> **JOB**
Check every line of the entries below for the word "none". Then give the number of lines that have it, with nothing added.

> **RECORDS**

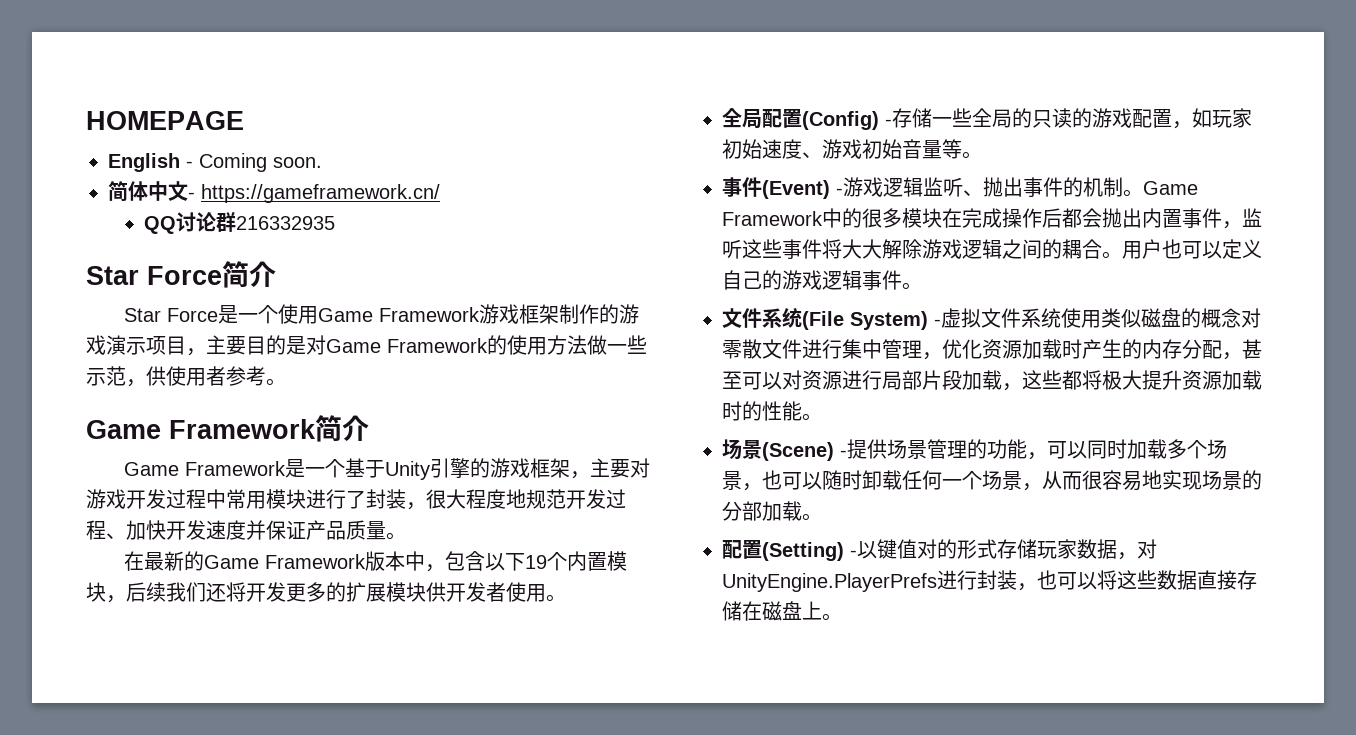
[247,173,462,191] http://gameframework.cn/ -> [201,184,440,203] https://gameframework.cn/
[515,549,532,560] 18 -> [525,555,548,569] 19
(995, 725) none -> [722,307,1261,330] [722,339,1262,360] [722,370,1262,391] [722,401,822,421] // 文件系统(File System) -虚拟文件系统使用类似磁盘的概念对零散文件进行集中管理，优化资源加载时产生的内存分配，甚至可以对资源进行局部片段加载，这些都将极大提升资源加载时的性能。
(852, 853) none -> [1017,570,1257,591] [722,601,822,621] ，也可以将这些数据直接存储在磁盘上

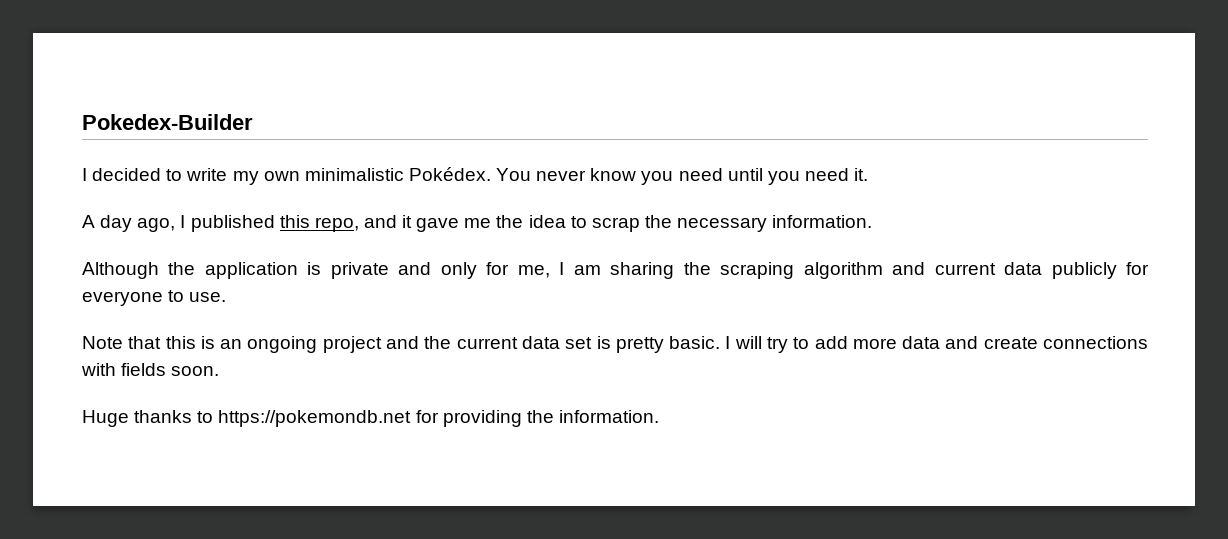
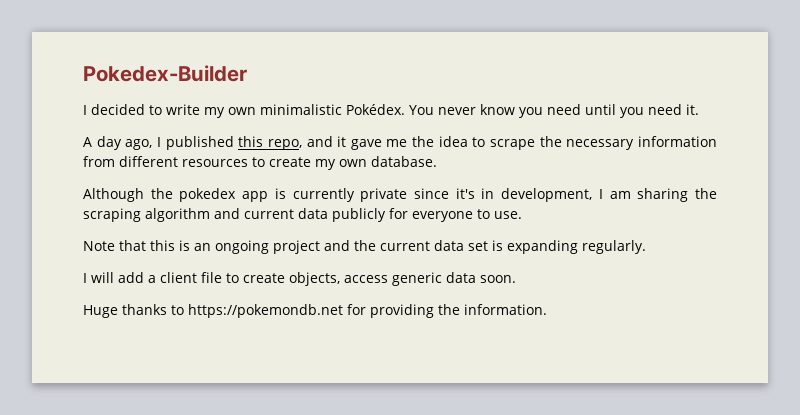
[591,217,640,232] scrap -> [490,139,536,150] scrape
[772,215,873,228] [82,262,550,279] information. // Although the application is private and only for me, -> [637,136,717,147] [83,156,437,170] [83,188,593,202] information from different resources to create my own database. // Although the pokedex app is currently private since it's in development,
[615,336,1148,353] [81,363,167,376] pretty basic. I will try to add more data and create connections with fields -> [507,240,646,254] [83,272,476,286] expanding regularly. // I will add a client file to create objects, access generic data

> **THE ANSWER**
2